Mr O'Donnell had claimed the receiver was not validly appointed and that a seal on documentation relating to that appointment was not valid because it was not done by the appropriate Bank of Ireland officer.
Cian Ferriter SC, for the bank, said as recently as last Thursday, in a judgment on a separate case, the Supreme Court had found there was "no merit or substance in these technical points" which was exactly what Mr O'Donnell was seeking to raise.
Mr O'Donnell's claim that the only person entitled to authorise the seal on the document was a specified officer was incorrect as it was clear from the bank's bye laws that it could be done by a deputy to the secretary of the bank or an assistant secretary which was the case here.
Under the Central Bank Act, Bank of Ireland was entitled to make whatever bye laws it saw fit, counsel said.
Asked by Ms Justice Finlay Geoghegan about certain words under the seal which she (judge) said she was unable to make out, Mr Ferriter said the words were: "Good Faith is the Stability of the State".
In reply, Mr O'Donnell said the Bank of Ireland is governed by an Act of parliament dating back to 1783 and the charter setting it up.
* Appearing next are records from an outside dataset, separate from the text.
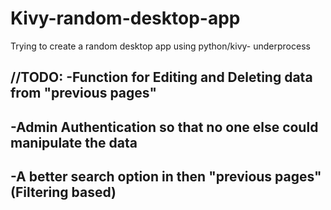 # Kivy-random-desktop-app

Trying to create a random desktop app using python/kivy- underprocess

//TODO:
  -Function for Editing and Deleting data from "previous pages"
  -
  -Admin Authentication so that no one else could manipulate the data
  -
  -A better search option in then "previous pages"(Filtering based)
  -
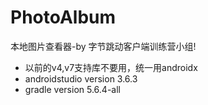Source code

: # PhotoAlbum
本地图片查看器-by 字节跳动客户端训练营小组!

- 以前的v4,v7支持库不要用，统一用androidx
- androidstudio version 3.6.3
- gradle version 5.6.4-all
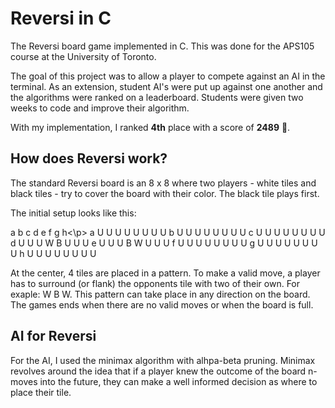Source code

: 
# Reversi in C

The Reversi board game implemented in C. This was done for the APS105 course at the University of Toronto.

The goal of this project was to allow a player to compete against an AI in the terminal. As an extension, student AI's were put up against one another and the algorithms were ranked on a leaderboard. Students were given two weeks to code and improve their algorithm.

With my implementation, I ranked **4th** place with a score of **2489** 🥳.

## How does Reversi work?

The standard Reversi board is an 8 x 8 where two players - white tiles and black tiles - try to cover the board with their color. The black tile plays first. 

The initial setup looks like this:


<p>  a b c d e f g h<\p>  
a U U U U U U U U   
b U U U U U U U U   
c U U U U U U U U   
d U U U W B U U U   
e U U U B W U U U   
f U U U U U U U U   
g U U U U U U U U   
h U U U U U U U U   

At the center, 4 tiles are placed in a pattern. To make a valid move, a player has to surround (or flank) the opponents tile with two of their own. For exaple: W B W.
This pattern can take place in any direction on the board. The games ends when there are no valid moves or when the board is full.


## AI for Reversi

For the AI, I used the minimax algorithm with alhpa-beta pruning. Minimax revolves around the idea that if a player knew the outcome of the board n-moves into the future, they can make a well informed decision as where to place their tile.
The bye laws derive from that charter and the seal referred to in the bye laws ordain that the seal shall be "carefully kept", under three locks and three keys, by the governor of the bank, the chairman and directors as assigned from time to time by the board of the bank, he said.
While there were references in the charter about oaths of loyalty to the Queen and preventing the "advance of Popery", the charter still applies from which the bye laws come, he said.
The Companies Acts of Ireland only "partially apply" to the Bank of Ireland and "everything else is a la carte" but it still has to operate the seal in the correct fashion, he said.
It was their case that the person who executed the seal was not the secretary and the seal was therefore void. The bank had also not provided any evidence to show the person named in the document had to authority to execute it, he said.
Mr O'Donnell said while they were not disputing the case law referred to by Mr Ferriter, they were saying that some of the references made in last week's Supreme Court ruling were "by the way" remarks.